Review the material and extract every line in which the word "Parallels" occurs.

- - - -

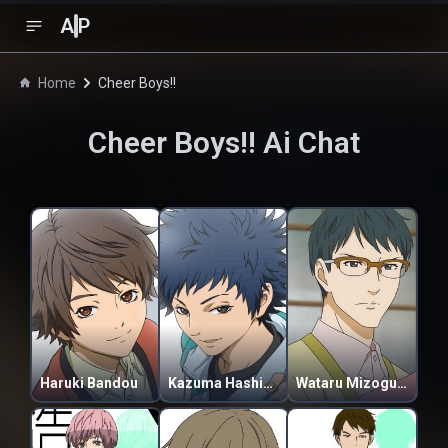
A
P
Home
Cheer Boys!!
Cheer Boys!!
Ai Chat
Haruki Bandou
Kazuma Hashimoto
Wataru Mizoguchi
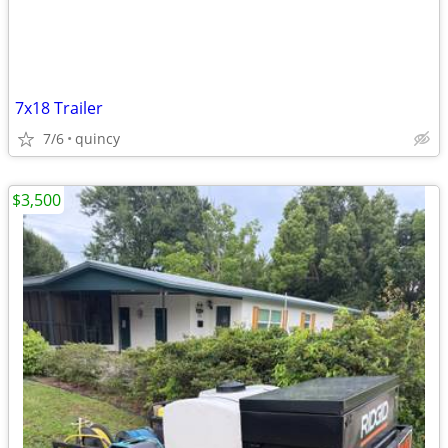
7x18 Trailer
7/6
quincy
$3,500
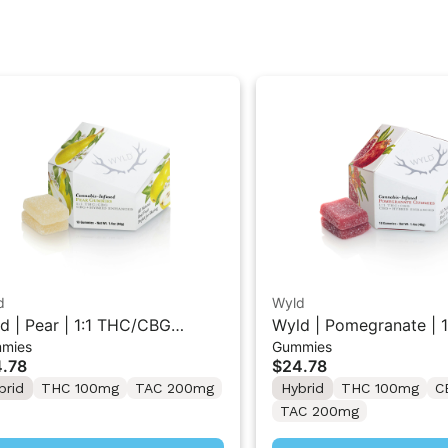
d
Wyld
d | Pear | 1:1 THC/CBG
Wyld | Pomegranate | 1
mies
Gummies
rid Gummies 10PK
THC/CBD Hybrid Gumm
.78
$24.78
brid
THC 100mg
TAC 200mg
Hybrid
THC 100mg
C
TAC 200mg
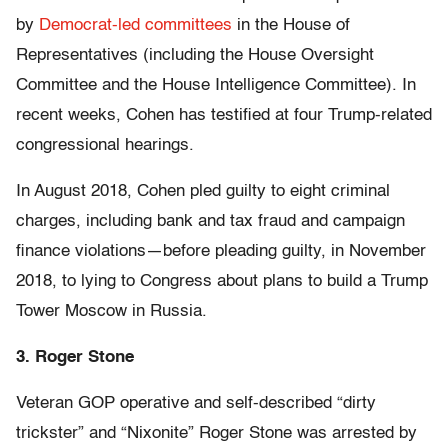
by
Democrat-led committees
in the House of
Representatives (including the House Oversight
Committee and the House Intelligence Committee). In
recent weeks, Cohen has testified at four Trump-related
congressional hearings.
In August 2018, Cohen pled guilty to eight criminal
charges, including bank and tax fraud and campaign
finance violations—before pleading guilty, in November
2018, to lying to Congress about plans to build a Trump
Tower Moscow in Russia.
3. Roger Stone
Veteran GOP operative and self-described “dirty
trickster” and “Nixonite” Roger Stone was arrested by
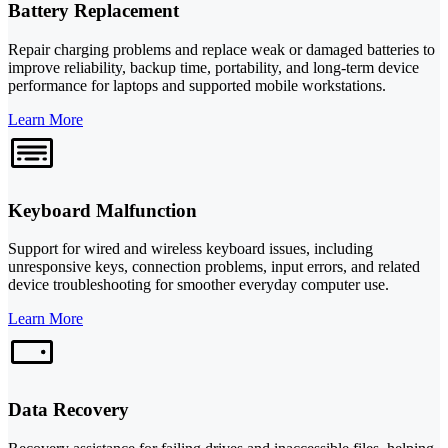
Battery Replacement
Repair charging problems and replace weak or damaged batteries to
improve reliability, backup time, portability, and long-term device
performance for laptops and supported mobile workstations.
Learn More
Keyboard Malfunction
Support for wired and wireless keyboard issues, including
unresponsive keys, connection problems, input errors, and related
device troubleshooting for smoother everyday computer use.
Learn More
Data Recovery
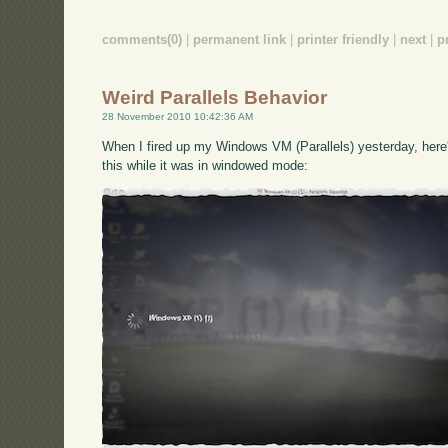
comments(0)
|
permanent link
|
printer friendly
|
next
|
p
Weird Parallels Behavior
28 November 2010 10:42:36 AM
When I fired up my Windows VM (Parallels) yesterday, here's
this while it was in windowed mode:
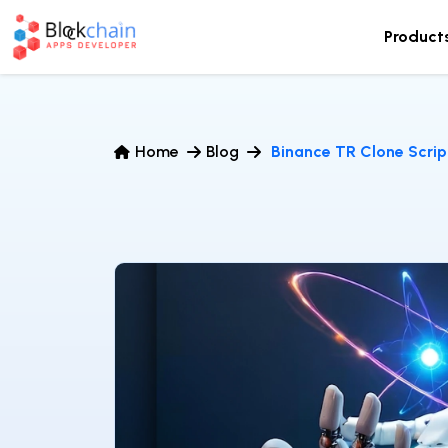
Product
Home
Blog
Binance TR Clone Scrip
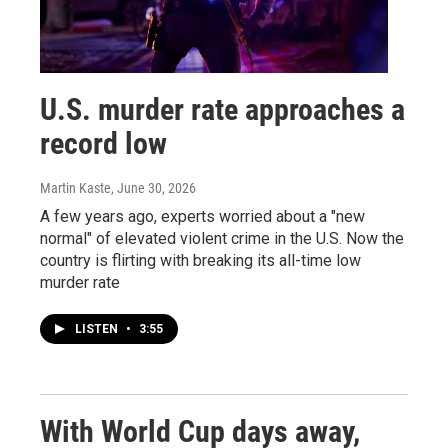
U.S. murder rate approaches a
record low
Martin Kaste
, June 30, 2026
A few years ago, experts worried about a "new
normal" of elevated violent crime in the U.S. Now the
country is flirting with breaking its all-time low
murder rate
LISTEN
•
3:55
With World Cup days away,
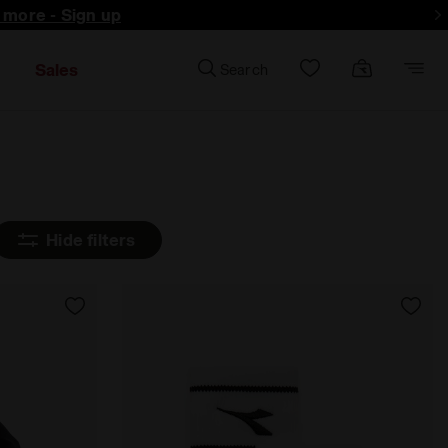
d more - Sign up
Sales
Search
Hide filters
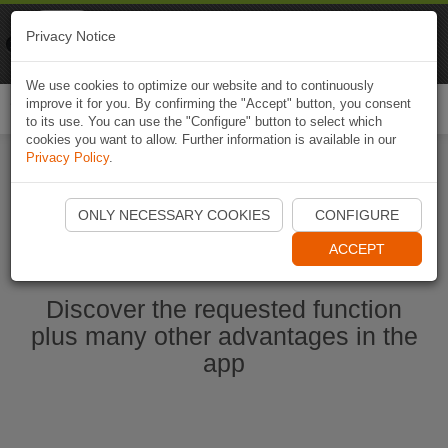
Naviki
Privacy Notice
Go to app
Bicycle navigation
We use cookies to optimize our website and to continuously
improve it for you. By confirming the "Accept" button, you consent
Togg
to its use. You can use the "Configure" button to select which
navi
cookies you want to allow. Further information is available in our
Privacy Policy
.
Ouvrir l'application Naviki maintenant
ONLY NECESSARY COOKIES
CONFIGURE
ACCEPT
Discover the requested function
plus many other advantages in the
app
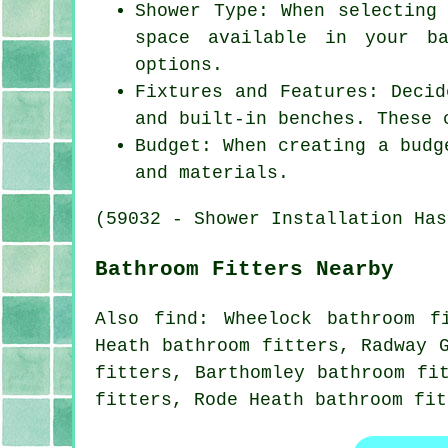
Shower Type: When selecting
space available in your ba
options.
Fixtures and Features: Decid
and built-in benches. These 
Budget: When creating a budg
and materials.
(59032 - Shower Installation Has
Bathroom Fitters Nearby
Also
find
: Wheelock bathroom f
Heath bathroom fitters, Radway 
fitters, Barthomley bathroom fi
fitters, Rode Heath bathroom fit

- - - -

Exercise output
Weird Parallels Behavior
When I fired up my Windows VM (Parallels) yesterday, here's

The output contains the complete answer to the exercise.